I almost want to just leave it at that, because that's all there is to it for me. It is the simplest, most coherent of all positions, constitutive of all other values.
Now, I may need to understand that position more deeply, to integrate it more completely. But more contemplation, more sanctification, more poverty and/or personal fidelity to the Gospel will never change the fact that
I am on the side of life. And not just on the level of the "fundamental option," but
categorically (more on that later). Camus, who carried the philosophical project started by Kierkegaard and Nietzsche through to its most harrowing, coherent conclusions, arrived at this certainty. Dostoevsky seems to have finally arrived at a similar conclusion in his final short story (I read about this today on
Brainpickings). And so have all of the saints.

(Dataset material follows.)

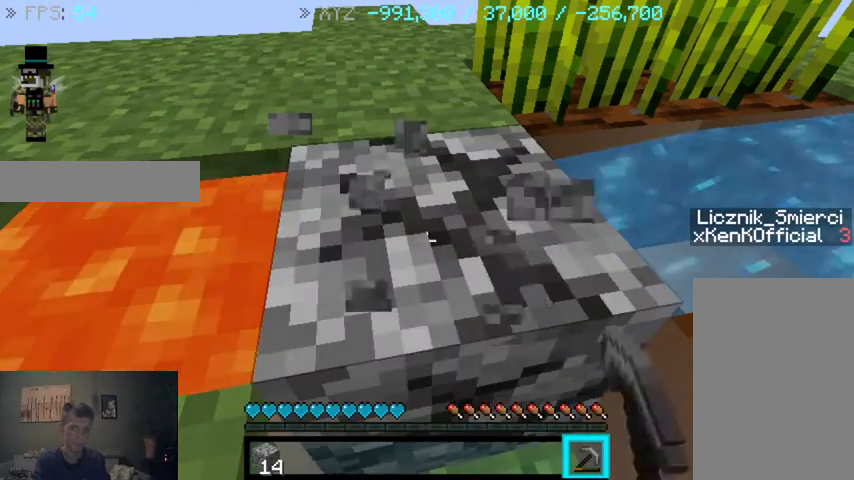
{"keys": [], "mouse": ["left"], "events": []}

Of course, it isn't fashionable to talk about the negative moral precepts associated with "I am on the side of life," namely, "Thou shalt not kill." After all, we're not supposed to be
close-minded. But as Chesterton famously wrote,
Merely having an open mind is nothing. The object of opening the mind, as of opening the mouth, is to shut it again on something solid. Otherwise, it could end up like a city sewer, rejecting nothing.

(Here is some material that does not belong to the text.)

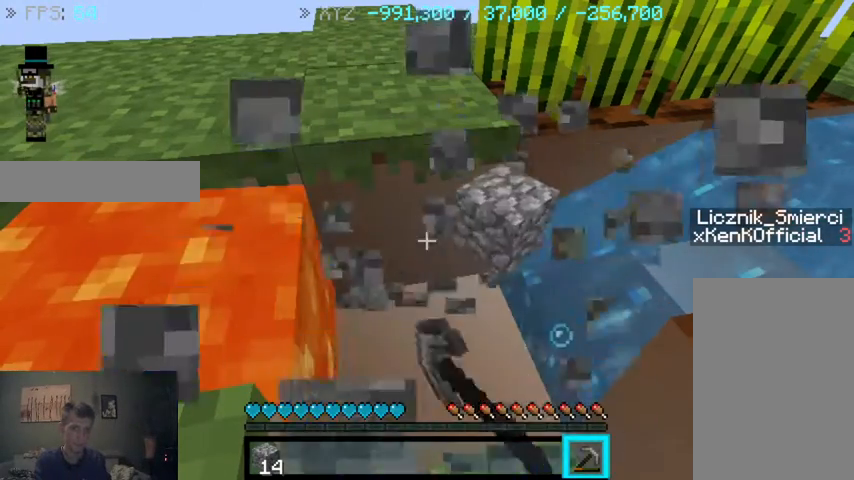
{"keys": [], "mouse": [], "events": [[33, "mouse_left", "up"]]}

The Church has always affirmed the existence of negative moral precepts. St. Pope John Paul II states this unequivocally in his encyclical
Veritatis Splendor,
In the case of the positive moral precepts, prudence always has the task of verifying that they apply in a specific situation, for example, in view of other duties which may be more important or urgent. But the negative moral precepts, those prohibiting certain concrete actions or kinds of behavior as intrinsically evil, do not allow for any legitimate exception. They do not leave room, in any morally acceptable way, for the "creativity" of any contrary determination whatsoever. Once the moral species of an action prohibited by a universal rule is concretely recognized, the only morally good act is that of obeying the moral law and of refraining from the action which it forbids.
He contrasts this commonsense theological understanding with a perversion of the "so-called fundamental option," the idea that "freedom is not only the choice for one or another particular action; it is also, within that choice,
a decision about oneself and a setting of one's own life for or against the Good, for or against the Truth, and ultimately for or against God." All of this, he says, has been an important and positive development in moral theology. But certain theorists have taken this line of thinking too far:
In some authors this division tends to become a separation, when they expressly limit moral "good" and "evil" to the transcendental dimension proper to the fundamental option, and describe as "right" or "wrong" the choices of particular "innerworldly" kinds of behavior: those, in other words, concerning man's relationship with himself, with others and with the material world. There thus appears to be established within human acting a clear disjunction between two levels of morality: on the one hand the order of good and evil, which is dependent on the will, and on the other hand specific kinds of behavior, which are judged to be morally right or wrong only on the basis of a technical calculation of the proportion between the "premoral" or "physical" goods and evils which actually result from the action. This is pushed to the point where a concrete kind of behavior, even one freely chosen, comes to be considered as a merely physical process, and not according to the criteria proper to a human act. The conclusion to which this eventually leads is that the properly moral assessment of the person is reserved to his fundamental option, prescinding in whole or in part from his choice of particular actions, of concrete kinds of behavior.
Of course, the Church teaches that there are certain intrinsically evil acts that
cannot be done with your "heart in the right place." Certain acts, by their very nature, constitute a decision against God, a "no" to God. We know these as mortal sins. And though the Church acknowledges certain psychologically complex situations which may mitigate guilt, these are never normative.